Tant Daniel Straus qu’Andres Rincon font ressortir combien la valeur liquidative d’un FNB obligataire est un prix « théorique » – établi à partir de cotes soumises par les opérateurs dont on tire une moyenne –qui est parfois périmé et a très peu à voir avec la réalité des transactions ayant cours de minute en minute. Les prix de fermeture non plus ne sont pas représentatifs. « Ils n’indiquent pas du tout le niveau où ont eu lieu la plupart des transactions, ajoute Daniel Straus. Pour se donner une idée plus juste de ce que les investisseurs ont payé au cours des journées, il faut évaluer le prix pondéré selon les volumes (PPV). »

Il donne l’exemple des transactions sur le FNB BMO obligations totales (ZAG) le 18 mars. La valeur liquidative affichée était de 15,81 $, à côté de laquelle le prix de fermeture de 14,02 $ semble bien déprimé, soit 11,3 %. Cependant, en se basant sur le PPV, le prix de transaction effectif pendant l’ensemble de la journée était de 15,19 $, seulement 3,9 % sous la valeur liquidative.

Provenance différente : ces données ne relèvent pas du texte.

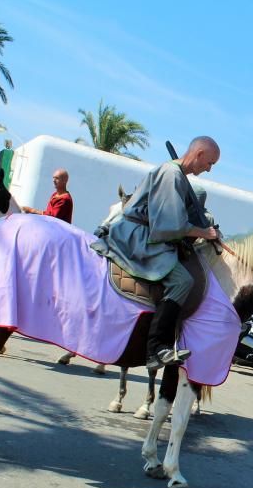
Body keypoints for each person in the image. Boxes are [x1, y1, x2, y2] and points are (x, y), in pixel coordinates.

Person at [91, 136, 221, 371]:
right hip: (137, 236)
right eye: (210, 163)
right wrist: (204, 232)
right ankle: (157, 348)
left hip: (147, 233)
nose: (209, 169)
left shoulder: (178, 176)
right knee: (183, 281)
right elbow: (169, 225)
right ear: (199, 154)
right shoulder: (171, 175)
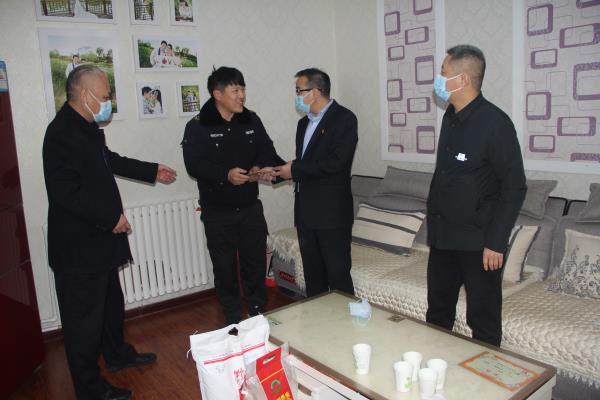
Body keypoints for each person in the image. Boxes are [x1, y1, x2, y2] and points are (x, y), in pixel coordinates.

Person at [42, 65, 177, 400]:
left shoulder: (88, 127)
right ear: (84, 94)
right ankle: (90, 388)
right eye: (104, 96)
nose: (108, 102)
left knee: (109, 307)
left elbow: (108, 160)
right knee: (83, 323)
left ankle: (117, 354)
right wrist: (110, 217)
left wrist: (151, 170)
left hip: (99, 242)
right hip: (78, 247)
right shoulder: (60, 133)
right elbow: (64, 192)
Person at [425, 44, 527, 347]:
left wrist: (496, 242)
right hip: (443, 237)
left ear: (463, 79)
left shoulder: (495, 123)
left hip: (478, 243)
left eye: (443, 72)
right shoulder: (451, 116)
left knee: (483, 322)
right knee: (437, 314)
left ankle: (485, 374)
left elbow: (514, 186)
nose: (438, 79)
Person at [181, 66, 284, 325]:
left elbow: (266, 148)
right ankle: (233, 318)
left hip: (250, 208)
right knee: (224, 268)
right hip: (218, 212)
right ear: (218, 94)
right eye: (235, 90)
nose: (241, 96)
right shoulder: (197, 126)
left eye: (243, 89)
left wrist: (259, 165)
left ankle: (257, 310)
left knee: (255, 263)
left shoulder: (251, 119)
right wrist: (225, 175)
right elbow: (194, 165)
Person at [273, 68, 358, 297]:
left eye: (299, 90)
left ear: (316, 91)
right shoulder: (303, 124)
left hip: (331, 214)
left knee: (338, 277)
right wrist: (278, 172)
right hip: (305, 212)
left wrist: (294, 169)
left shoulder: (344, 119)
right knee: (313, 278)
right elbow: (306, 164)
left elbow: (336, 163)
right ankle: (317, 319)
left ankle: (343, 319)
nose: (297, 96)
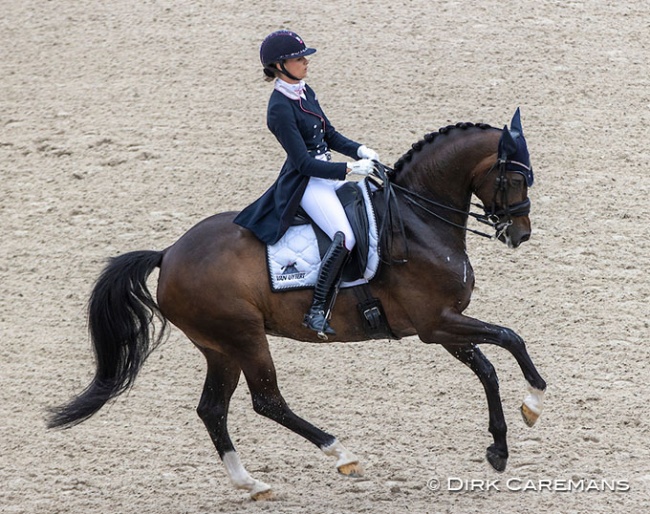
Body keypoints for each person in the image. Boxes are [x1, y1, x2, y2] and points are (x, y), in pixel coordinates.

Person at [233, 29, 380, 338]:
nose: (305, 62)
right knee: (345, 238)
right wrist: (351, 168)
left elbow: (330, 134)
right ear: (279, 65)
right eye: (299, 59)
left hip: (327, 172)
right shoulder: (279, 108)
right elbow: (302, 163)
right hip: (308, 183)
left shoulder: (304, 91)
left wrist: (359, 149)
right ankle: (317, 310)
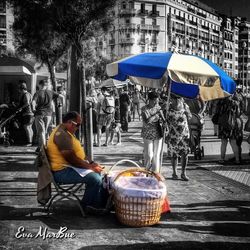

Dans le secteur spécifique des fonds obligataires, l’IOCV relève « que certains régulateurs croient que les prix des FNB obligataires pourraient avoir servi de source additionnelle d’information sur les prix dans les marchés obligataires sous-jacents ». Cela constitue une victoire pour le secteur des FNB, car de nombreux commentateurs prévoyaient que, dans des conditions de marché extrême comme la pandémie, les FNB obligataires connaîtraient un blocage considérablement pire que n’en connaissaient les titres sous-jacents. En réalité, fait ressortir Daniel Straus, alors que les transactions sur les obligations sous-jacentes étaient paralysées, les FNB obligataires « fournissaient de la liquidité dans le marché et donnaient aux investisseurs un mécanisme de repérage des prix ».